ASSIGNMENT: Can you reproduce every line of the listing below word for word, leaving the pictures out of your answer?
-------- INFORMATION SHOWN --------
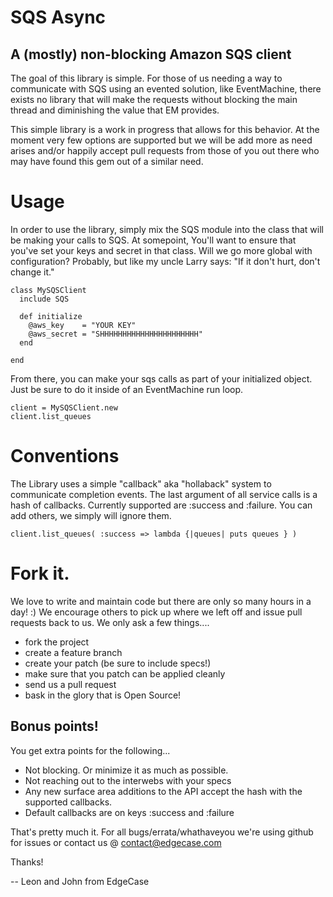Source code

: # SQS Async
## A (mostly) non-blocking Amazon SQS client

The goal of this library is simple. For those of us needing a way to communicate with SQS 
using an evented solution, like EventMachine, there exists no library that will make the requests
without blocking the main thread and diminishing the value that EM provides.

This simple library is a work in progress that allows for this behavior. At the moment very few
options are supported but we will be add more as need arises and/or happily accept pull requests
from those of you out there who may have found this gem out of a similar need.

# Usage

In order to use the library, simply mix the SQS module into the class that will be making your calls to SQS. At somepoint, 
You'll want to ensure that you've set your keys and secret in that class. Will we go more global with configuration? Probably, 
but like my uncle Larry says: "If it don't hurt, don't change it."

    class MySQSClient
      include SQS
    
      def initialize
        @aws_key    = "YOUR KEY"
        @aws_secret = "SHHHHHHHHHHHHHHHHHHHHHH"
      end
    
    end

From there, you can make your sqs calls as part of your initialized object. Just be sure to do it inside of an
EventMachine run loop. 

    client = MySQSClient.new
    client.list_queues

# Conventions

The Library uses a simple "callback" aka "hollaback" system to communicate completion events. The last argument of all service calls 
is a hash of callbacks. Currently supported are :success and :failure. You can add others, we simply will ignore them. 

    client.list_queues( :success => lambda {|queues| puts queues } )

# Fork it.

We love to write and maintain code but there are only so many hours in a day! :) We encourage others to pick up where we left off and issue pull
requests back to us. We only ask a few things....

+ fork the project
+ create a feature branch
+ create your patch (be sure to include specs!)
+ make sure that you patch can be applied cleanly
+ send us a pull request
+ bask in the glory that is Open Source!

## Bonus points!

You get extra points for the following... 

+ Not blocking. Or minimize it as much as possible.
+ Not reaching out to the interwebs with your specs
+ Any new surface area additions to the API accept the hash with the supported callbacks.
+ Default callbacks are on keys :success and :failure

That's pretty much it. For all bugs/errata/whathaveyou we're using github for issues or contact us @ contact@edgecase.com

Thanks! 

-- Leon and John from EdgeCase
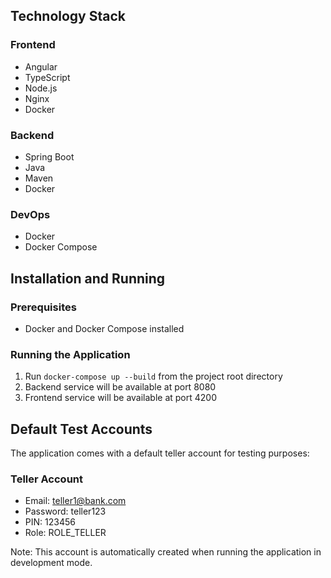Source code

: ## Technology Stack

### Frontend
- Angular
- TypeScript
- Node.js
- Nginx
- Docker

### Backend
- Spring Boot
- Java
- Maven
- Docker

### DevOps
- Docker
- Docker Compose

## Installation and Running
### Prerequisites
- Docker and Docker Compose installed

### Running the Application
1. Run `docker-compose up --build` from the project root directory
2. Backend service will be available at port 8080
3. Frontend service will be available at port 4200

## Default Test Accounts
The application comes with a default teller account for testing purposes:

### Teller Account
- Email: teller1@bank.com
- Password: teller123
- PIN: 123456
- Role: ROLE_TELLER

Note: This account is automatically created when running the application in development mode.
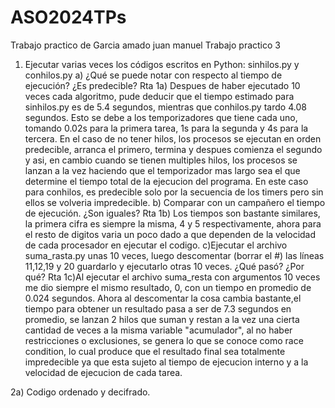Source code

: # ASO2024TPs
Trabajo practico de Garcia amado juan manuel
Trabajo practico 3
1) Ejecutar varias veces los códigos escritos en Python: sinhilos.py y conhilos.py
a) ¿Qué se puede notar con respecto al tiempo de ejecución? ¿Es predecible?
     Rta 1a) Despues de haber ejecutado 10 veces cada algoritmo, pude deducir que el tiempo estimado para sinhilos.py es de 5.4 segundos, mientras que conhilos.py tardo 4.08 segundos. Esto se debe a los temporizadores que tiene cada uno, tomando 0.02s para la primera tarea, 1s para la segunda y 4s para la tercera. En el caso de no tener hilos, los procesos se ejecutan en orden predecible, arranca el primero, termina y despues comienza el segundo y asi, en cambio cuando se tienen multiples hilos, los procesos se lanzan a la vez haciendo que el temporizador mas largo sea el que determine el tiempo total de la ejecucion del programa. En este caso para conhilos, es predecible solo por la secuencia de los timers pero sin ellos se volveria impredecible.
b) Comparar con un campañero el tiempo de ejecución. ¿Son iguales?
     Rta 1b) Los tiempos son bastante similares, la primera cifra es siempre la misma, 4 y 5 respectivamente, ahora para el resto de digitos varia un poco dado a que dependen de la velocidad de cada procesador en ejecutar el codigo.
c)Ejecutar el archivo suma_rasta.py unas 10 veces, luego descomentar (borrar el #) las líneas 11,12,19 y 20 guardarlo y ejecutarlo otras 10 veces. ¿Qué pasó? ¿Por qué?
     Rta 1c)Al ejecutar el archivo suma_resta con argumentos 10 veces me dio siempre el mismo resultado, 0, con un tiempo en promedio de 0.024 segundos. Ahora al descomentar la cosa cambia bastante,el tiempo para obtener un resultado pasa a ser de 7.3 segundos en promedio, se lanzan 2 hilos que suman y restan a la vez una cierta cantidad de veces a la misma variable "acumulador", al no haber restricciones o exclusiones, se genera lo que se conoce como race condition, lo cual produce que el resultado final sea totalmente impredecible ya que esta sujeto al tiempo de ejecucion interno y a la velocidad de ejecucion de cada tarea.

2a) Codigo ordenado y decifrado.
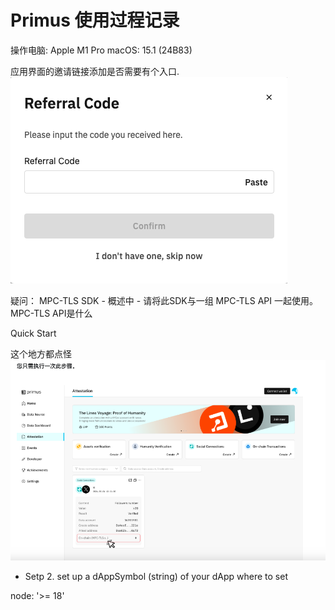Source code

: # Primus 使用过程记录

操作电脑: Apple M1 Pro
macOS: 15.1 (24B83)

应用界面的邀请链接添加是否需要有个入口.
![](./image/1.png)


疑问：
MPC-TLS SDK
    - 概述中 - 请将此SDK与一组 MPC-TLS API 一起使用。 MPC-TLS API是什么

Quick Start

这个地方都点怪
![](./image/2.png)


- Setp 2. set up a dAppSymbol (string) of your dApp where to set     




 node: '>= 18' 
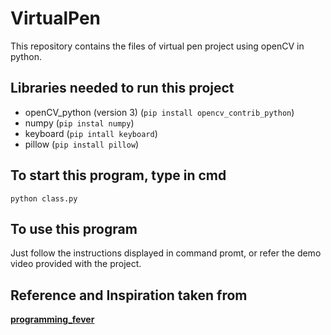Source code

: # VirtualPen

This repository contains the files of virtual pen project using openCV in python.

## Libraries needed to run this project

- openCV_python (version 3) (`pip install opencv_contrib_python`)
- numpy  (`pip instal numpy`)
- keyboard (`pip intall keyboard`)
- pillow (`pip install pillow`)

## To start this program, type in cmd

`python class.py`

## To use this program

Just follow the instructions displayed in command promt, or refer the demo video provided with the project.

## Reference and Inspiration taken from

**[programming_fever](https://github.com/GeekyPRAVEE/OpenCV-Projects/tree/master/Virtual%20Pen)**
--------
RESULT FOR THIS TASK:
Source code

: # SQS Async
## A (mostly) non-blocking Amazon SQS client

The goal of this library is simple. For those of us needing a way to communicate with SQS 
using an evented solution, like EventMachine, there exists no library that will make the requests
without blocking the main thread and diminishing the value that EM provides.

This simple library is a work in progress that allows for this behavior. At the moment very few
options are supported but we will be add more as need arises and/or happily accept pull requests
from those of you out there who may have found this gem out of a similar need.

# Usage

In order to use the library, simply mix the SQS module into the class that will be making your calls to SQS. At somepoint, 
You'll want to ensure that you've set your keys and secret in that class. Will we go more global with configuration? Probably, 
but like my uncle Larry says: "If it don't hurt, don't change it."

    class MySQSClient
      include SQS
    
      def initialize
        @aws_key    = "YOUR KEY"
        @aws_secret = "SHHHHHHHHHHHHHHHHHHHHHH"
      end
    
    end

From there, you can make your sqs calls as part of your initialized object. Just be sure to do it inside of an
EventMachine run loop. 

    client = MySQSClient.new
    client.list_queues

# Conventions

The Library uses a simple "callback" aka "hollaback" system to communicate completion events. The last argument of all service calls 
is a hash of callbacks. Currently supported are :success and :failure. You can add others, we simply will ignore them. 

    client.list_queues( :success => lambda {|queues| puts queues } )

# Fork it.

We love to write and maintain code but there are only so many hours in a day! :) We encourage others to pick up where we left off and issue pull
requests back to us. We only ask a few things....

+ fork the project
+ create a feature branch
+ create your patch (be sure to include specs!)
+ make sure that you patch can be applied cleanly
+ send us a pull request
+ bask in the glory that is Open Source!

## Bonus points!

You get extra points for the following... 

+ Not blocking. Or minimize it as much as possible.
+ Not reaching out to the interwebs with your specs
+ Any new surface area additions to the API accept the hash with the supported callbacks.
+ Default callbacks are on keys :success and :failure

That's pretty much it. For all bugs/errata/whathaveyou we're using github for issues or contact us @ contact@edgecase.com

Thanks! 

-- Leon and John from EdgeCase
Source code

: ## Technology Stack

### Frontend
- Angular
- TypeScript
- Node.js
- Nginx
- Docker

### Backend
- Spring Boot
- Java
- Maven
- Docker

### DevOps
- Docker
- Docker Compose

## Installation and Running
### Prerequisites
- Docker and Docker Compose installed

### Running the Application
1. Run `docker-compose up --build` from the project root directory
2. Backend service will be available at port 8080
3. Frontend service will be available at port 4200

## Default Test Accounts
The application comes with a default teller account for testing purposes:

### Teller Account
- Email: teller1@bank.com
- Password: teller123
- PIN: 123456
- Role: ROLE_TELLER

Note: This account is automatically created when running the application in development mode.
Source code

: # ASO2024TPs
Trabajo practico de Garcia amado juan manuel
Trabajo practico 3
1) Ejecutar varias veces los códigos escritos en Python: sinhilos.py y conhilos.py
a) ¿Qué se puede notar con respecto al tiempo de ejecución? ¿Es predecible?
     Rta 1a) Despues de haber ejecutado 10 veces cada algoritmo, pude deducir que el tiempo estimado para sinhilos.py es de 5.4 segundos, mientras que conhilos.py tardo 4.08 segundos. Esto se debe a los temporizadores que tiene cada uno, tomando 0.02s para la primera tarea, 1s para la segunda y 4s para la tercera. En el caso de no tener hilos, los procesos se ejecutan en orden predecible, arranca el primero, termina y despues comienza el segundo y asi, en cambio cuando se tienen multiples hilos, los procesos se lanzan a la vez haciendo que el temporizador mas largo sea el que determine el tiempo total de la ejecucion del programa. En este caso para conhilos, es predecible solo por la secuencia de los timers pero sin ellos se volveria impredecible.
b) Comparar con un campañero el tiempo de ejecución. ¿Son iguales?
     Rta 1b) Los tiempos son bastante similares, la primera cifra es siempre la misma, 4 y 5 respectivamente, ahora para el resto de digitos varia un poco dado a que dependen de la velocidad de cada procesador en ejecutar el codigo.
c)Ejecutar el archivo suma_rasta.py unas 10 veces, luego descomentar (borrar el #) las líneas 11,12,19 y 20 guardarlo y ejecutarlo otras 10 veces. ¿Qué pasó? ¿Por qué?
     Rta 1c)Al ejecutar el archivo suma_resta con argumentos 10 veces me dio siempre el mismo resultado, 0, con un tiempo en promedio de 0.024 segundos. Ahora al descomentar la cosa cambia bastante,el tiempo para obtener un resultado pasa a ser de 7.3 segundos en promedio, se lanzan 2 hilos que suman y restan a la vez una cierta cantidad de veces a la misma variable "acumulador", al no haber restricciones o exclusiones, se genera lo que se conoce como race condition, lo cual produce que el resultado final sea totalmente impredecible ya que esta sujeto al tiempo de ejecucion interno y a la velocidad de ejecucion de cada tarea.

2a) Codigo ordenado y decifrado.
Source code

: # Primus 使用过程记录

操作电脑: Apple M1 Pro
macOS: 15.1 (24B83)

应用界面的邀请链接添加是否需要有个入口.
![](./image/1.png)


疑问：
MPC-TLS SDK
    - 概述中 - 请将此SDK与一组 MPC-TLS API 一起使用。 MPC-TLS API是什么

Quick Start

这个地方都点怪
![](./image/2.png)


- Setp 2. set up a dAppSymbol (string) of your dApp where to set     




 node: '>= 18' 
Source code

: # VirtualPen

This repository contains the files of virtual pen project using openCV in python.

## Libraries needed to run this project

- openCV_python (version 3) (`pip install opencv_contrib_python`)
- numpy  (`pip instal numpy`)
- keyboard (`pip intall keyboard`)
- pillow (`pip install pillow`)

## To start this program, type in cmd

`python class.py`

## To use this program

Just follow the instructions displayed in command promt, or refer the demo video provided with the project.

## Reference and Inspiration taken from

**[programming_fever](https://github.com/GeekyPRAVEE/OpenCV-Projects/tree/master/Virtual%20Pen)**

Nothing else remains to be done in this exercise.